Stimmig zum davor getanzten Stück trug Vogel danach auf nacktem Oberkörper einen dunkelgrauen, dreiteiligen eleganten Anzug, mit tief ausgeschnittener Gilet-Weste. Die Moderatorin durfte verraten, dass dieser von Dior stammt und leitete damit thematisch zur Welt der Mode ein, in deren namhafte Magazine wie „Vogue“, „Gentlemen Quarterly“ u. a. der Erste Solist ein bereits bekanntes und begehrtes Model geworden ist. Dabei schätze Arnold, dass der Tänzer dies nie ohne ein Interview mache. Vogel ergänzte, dass dies nur ein Mittel dazu sei, das Ballett zu bewerben und „die Leute ins Theater zu bringen.“
Der neueste Ausflug des Tänzers in eine andere Kunst war der in das schauspielerische Fach: eingeleitet durch die Videobotschaft des Regisseurs Joachim A. Lang, der an dem Abend nicht persönlich dabei konnte, jedoch unbedingt gratulieren wollte, konnten durch dessen freundliche Unterstützung noch vor der Premiere im September Auszüge aus dem Film „Cranko“ gezeigt werden.

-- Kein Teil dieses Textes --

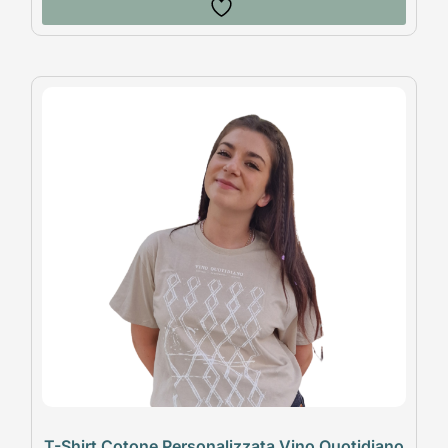
T-Shirt Cotone Personalizzata Vino Quotidiano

Vogel spielt darin die Rolle des Tänzers Heinz Claus. Texte seien für ihn schwerer zu merken als Schritte verriet Vogel. „Nie vermische ich die Schritte“ sagte er, auch wenn er vom gleichen Stück, z. B. „Romeo und Julia“, mehrere Choreographien, sogar auf gleicher Musik, gleichzeitig einstudieren musste. „Body memory“, das Körpergedächtnis, unterstütze ihn dabei. Mit Texten sei das anders, beim Film könnte man Szenen jedoch wiederholen, wofür man bei live Vorstellungen nur einen Versuch hat.
Zum Abschluss des Abends wurde dem Ausnahmekünstler noch der John Cranko Preis der Stuttgarter John-Cranko-Gesellschaft verliehen. Die Laudatio hielt dessen Vorsitzender Fred Binder, der humor- und liebevoll zugleich die Entwicklung des Weltstars aus der Perspektive des Publikums schilderte. Der Vergleich mit Pop- und Fußballstars wie Beyoncé oder Ronaldo, die von Fans auch nur mit dem Vornamen genannt werden, sorgte dabei für Gelächter, denn tatsächlich wird der Tänzer von seinen Fans liebevoll nur „Friedemann“ genannt.

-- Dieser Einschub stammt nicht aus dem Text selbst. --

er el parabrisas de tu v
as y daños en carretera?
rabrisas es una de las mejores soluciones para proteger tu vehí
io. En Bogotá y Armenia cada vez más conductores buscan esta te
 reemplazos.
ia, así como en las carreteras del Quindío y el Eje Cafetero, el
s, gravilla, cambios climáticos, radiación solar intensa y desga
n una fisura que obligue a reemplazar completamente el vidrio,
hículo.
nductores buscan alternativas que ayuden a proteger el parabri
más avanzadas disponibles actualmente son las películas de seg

Reid Anderson (Intendant des Stuttgarter Balletts 1996 – 2018), Marcia Haydée (Intendantin des Stuttgarter Balletts 1976 – 1996), Fred Binder (Vorsitzender der John Cranko Gesellschaft e.V.), Friedemann Vogel, Tamas Detrich (Intendant des Stuttgarter Balletts), Vivien Arnold (Direktorin Kommunikation und Dramaturgie des Stuttgarter Balletts). Foto: Stuttgarter Ballett
Sichtlich berührt bedankte sich Vogel beim Laudator und den Fans und erneut gab es lange Standing Ovations.

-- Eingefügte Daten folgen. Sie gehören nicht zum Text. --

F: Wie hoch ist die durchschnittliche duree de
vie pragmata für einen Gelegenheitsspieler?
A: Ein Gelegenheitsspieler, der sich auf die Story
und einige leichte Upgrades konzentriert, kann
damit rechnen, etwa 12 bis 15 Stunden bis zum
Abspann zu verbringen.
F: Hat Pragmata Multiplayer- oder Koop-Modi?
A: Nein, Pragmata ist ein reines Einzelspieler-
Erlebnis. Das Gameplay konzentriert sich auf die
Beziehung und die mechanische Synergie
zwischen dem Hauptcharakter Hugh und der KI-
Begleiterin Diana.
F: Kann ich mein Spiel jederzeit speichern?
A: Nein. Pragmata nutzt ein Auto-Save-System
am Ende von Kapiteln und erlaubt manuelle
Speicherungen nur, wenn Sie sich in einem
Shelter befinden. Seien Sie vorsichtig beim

Der Weltstar Friedemann Vogel ist nicht nur bodenständig und bescheiden geblieben, er berührt vor allem durch die authentische und tiefe Dankbarkeit, die man ihm immer wieder ansieht, gegenüber der Wertschätzung, die ihm das Publikum überall entgegenbringt. Er alleine weiß, was es täglich bedeutet, sich als Tänzer auf seinem Niveau zu halten und dass nichts selbstverständlich ist, weder seine Form noch der Erfolg. Das ist es vermutlich, was seine Anziehungskraft ausmacht: einerseits die Reife und dadurch tiefe Menschlichkeit, die das Publikum spürt, gepaart mit der kindlich wirkenden Freude, die ihm beim Applaus nach jeder Vorstellung ins lächelnde Gesicht geschrieben steht. Mögen noch viele solche Vorstellungen bevorstehen!
Danke, Friedemann Vogel, für 25 beispiellose Jahre beim Stuttgarter Ballett!